Japan posted a record annual trade deficit of $77.4 billion in 2012 due largely to a slump in exports, especially to China and the European Union, according to preliminary figures released by the Finance Ministry on Thursday.
But bucking the overall trend, shipments to the United States rose at a robust pace last year, led by autos and auto parts.
A sharp rise in energy imports in the wake of the 2011 nuclear crisis at the Fukushima No. 1 nuclear power plant also contributed to Japan’s record trade gap in 2012.
The previous record annual trade deficit of $29.2 billion was registered in 1980, during the so-called second oil crisis, which dealt a serious blow to resource-poor Japan.
Japan’s overall exports fell for the second straight year in 2012, dropping 2.7 percent to $712.2 billion. The export decline was led by ships and electronic parts, including semiconductors, which plunged 16.1 percent and 6.3 percent, respectively, in terms of value.
Japan’s overall exports sank due to weaker demand for its products amid a slowdown in the global economy. Japanese exporters were also hit by a strong yen, which makes their products more expensive abroad, and the recent flare-up in political tensions with China due to the territorial dispute, which led to a boycott of Japanese products in China.
By region, exports to China and the 27-nation EU showed particularly big declines of 10.8 percent and 14.7 percent, respectively. Japan is now the world’s third-largest economy after the U.S. and China and is heavily dependent on exports for growth.
Japan’s overall imports rose for the third consecutive year in 2012, increasing 3.8 percent to $789.6 billion. The import growth was led by liquefied natural gas (LNG) and crude oil, which surged 25.4 percent and 7.3 percent, respectively, in terms of value.
Japan’s exports to the U.S. rose for the first time in two years in 2012, soaring 11.7 percent to $124.9 billion.
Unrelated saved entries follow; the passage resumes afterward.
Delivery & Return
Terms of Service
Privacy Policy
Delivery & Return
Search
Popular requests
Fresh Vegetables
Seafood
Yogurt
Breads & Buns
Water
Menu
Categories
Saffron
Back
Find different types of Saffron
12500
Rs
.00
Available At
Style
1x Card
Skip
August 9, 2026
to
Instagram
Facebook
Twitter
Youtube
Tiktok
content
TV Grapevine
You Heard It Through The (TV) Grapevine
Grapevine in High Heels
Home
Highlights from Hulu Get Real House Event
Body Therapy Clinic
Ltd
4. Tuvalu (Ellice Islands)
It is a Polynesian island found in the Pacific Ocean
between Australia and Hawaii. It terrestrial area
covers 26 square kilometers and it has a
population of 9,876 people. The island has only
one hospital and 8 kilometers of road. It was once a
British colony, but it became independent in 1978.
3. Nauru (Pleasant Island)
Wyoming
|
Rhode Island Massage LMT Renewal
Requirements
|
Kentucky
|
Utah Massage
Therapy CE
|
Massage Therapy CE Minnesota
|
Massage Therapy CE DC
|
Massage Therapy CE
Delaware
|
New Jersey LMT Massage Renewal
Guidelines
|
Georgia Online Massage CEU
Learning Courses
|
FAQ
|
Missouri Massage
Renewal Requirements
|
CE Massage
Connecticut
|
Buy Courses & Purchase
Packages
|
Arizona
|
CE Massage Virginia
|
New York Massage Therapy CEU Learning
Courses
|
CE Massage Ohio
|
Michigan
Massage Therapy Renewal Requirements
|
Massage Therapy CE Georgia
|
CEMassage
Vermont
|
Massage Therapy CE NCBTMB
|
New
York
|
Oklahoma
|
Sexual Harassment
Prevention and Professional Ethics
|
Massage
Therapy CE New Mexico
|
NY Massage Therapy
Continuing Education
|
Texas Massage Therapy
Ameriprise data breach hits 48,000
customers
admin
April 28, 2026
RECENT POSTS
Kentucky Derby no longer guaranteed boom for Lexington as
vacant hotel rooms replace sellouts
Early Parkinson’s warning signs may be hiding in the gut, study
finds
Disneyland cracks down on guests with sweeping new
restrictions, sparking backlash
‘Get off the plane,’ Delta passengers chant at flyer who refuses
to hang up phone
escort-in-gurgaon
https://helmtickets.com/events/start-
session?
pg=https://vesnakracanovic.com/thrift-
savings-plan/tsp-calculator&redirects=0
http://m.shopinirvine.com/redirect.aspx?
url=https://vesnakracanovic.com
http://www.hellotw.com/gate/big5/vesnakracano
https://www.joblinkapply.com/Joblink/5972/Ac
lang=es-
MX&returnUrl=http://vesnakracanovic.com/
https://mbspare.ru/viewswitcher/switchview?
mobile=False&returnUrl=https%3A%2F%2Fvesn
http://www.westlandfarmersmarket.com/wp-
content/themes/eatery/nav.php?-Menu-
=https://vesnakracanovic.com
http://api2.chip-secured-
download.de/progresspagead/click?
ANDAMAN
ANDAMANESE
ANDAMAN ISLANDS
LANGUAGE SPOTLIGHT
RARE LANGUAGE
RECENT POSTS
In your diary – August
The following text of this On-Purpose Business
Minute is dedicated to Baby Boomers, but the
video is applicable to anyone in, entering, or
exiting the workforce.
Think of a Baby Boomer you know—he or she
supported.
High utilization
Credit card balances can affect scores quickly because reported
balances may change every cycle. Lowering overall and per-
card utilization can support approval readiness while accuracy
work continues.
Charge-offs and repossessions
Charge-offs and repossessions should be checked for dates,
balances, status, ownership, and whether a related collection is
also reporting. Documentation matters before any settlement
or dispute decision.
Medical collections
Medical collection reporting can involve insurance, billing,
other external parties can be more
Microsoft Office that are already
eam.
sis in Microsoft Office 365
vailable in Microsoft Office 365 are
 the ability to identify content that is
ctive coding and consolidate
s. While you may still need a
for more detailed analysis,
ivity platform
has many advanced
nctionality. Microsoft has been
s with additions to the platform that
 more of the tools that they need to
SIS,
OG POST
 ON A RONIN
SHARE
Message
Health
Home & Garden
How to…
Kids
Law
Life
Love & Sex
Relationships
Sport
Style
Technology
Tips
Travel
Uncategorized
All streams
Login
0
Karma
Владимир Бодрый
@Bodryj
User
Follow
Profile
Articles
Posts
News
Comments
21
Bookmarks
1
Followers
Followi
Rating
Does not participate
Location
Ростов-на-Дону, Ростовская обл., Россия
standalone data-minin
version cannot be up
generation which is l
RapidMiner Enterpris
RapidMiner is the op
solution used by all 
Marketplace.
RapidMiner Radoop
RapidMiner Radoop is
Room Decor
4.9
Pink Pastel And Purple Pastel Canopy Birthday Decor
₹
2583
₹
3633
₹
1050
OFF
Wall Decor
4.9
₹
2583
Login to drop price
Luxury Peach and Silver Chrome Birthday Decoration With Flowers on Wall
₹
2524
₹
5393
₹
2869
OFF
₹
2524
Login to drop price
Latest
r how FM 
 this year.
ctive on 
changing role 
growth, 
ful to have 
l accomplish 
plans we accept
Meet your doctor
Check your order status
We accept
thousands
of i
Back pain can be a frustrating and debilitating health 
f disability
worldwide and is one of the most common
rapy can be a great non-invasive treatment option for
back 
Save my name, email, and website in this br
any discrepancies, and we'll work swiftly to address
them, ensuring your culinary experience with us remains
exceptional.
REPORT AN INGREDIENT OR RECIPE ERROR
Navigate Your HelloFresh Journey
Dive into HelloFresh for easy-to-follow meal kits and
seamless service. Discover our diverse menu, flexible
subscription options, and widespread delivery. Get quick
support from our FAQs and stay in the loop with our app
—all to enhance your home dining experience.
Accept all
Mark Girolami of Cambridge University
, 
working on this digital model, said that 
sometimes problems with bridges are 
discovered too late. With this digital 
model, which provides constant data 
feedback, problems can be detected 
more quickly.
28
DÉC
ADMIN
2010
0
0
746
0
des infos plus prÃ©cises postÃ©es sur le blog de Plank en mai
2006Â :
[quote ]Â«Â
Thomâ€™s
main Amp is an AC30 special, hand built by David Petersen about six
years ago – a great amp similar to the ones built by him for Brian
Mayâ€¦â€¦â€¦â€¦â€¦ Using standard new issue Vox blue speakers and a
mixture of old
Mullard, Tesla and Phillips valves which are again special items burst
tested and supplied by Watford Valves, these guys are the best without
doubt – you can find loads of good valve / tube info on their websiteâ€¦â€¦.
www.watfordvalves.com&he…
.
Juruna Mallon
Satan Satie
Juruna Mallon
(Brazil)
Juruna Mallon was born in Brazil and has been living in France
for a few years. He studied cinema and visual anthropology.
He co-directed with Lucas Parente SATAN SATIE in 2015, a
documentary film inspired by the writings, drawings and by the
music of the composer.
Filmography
Shipments of autos and auto parts jumped 23.8 percent and 18.8 percent, respectively, in terms of value.
Japan’s imports from the U.S. grew for three years in a row in 2012, rising 2.5 percent to $67.9 billion. As a result, Japan’s trade surplus with the U.S. expanded for the first time in two years, swelling 24.9 percent to $57.0 billion.
The U.S. is Japan’s second-largest trading partner after China.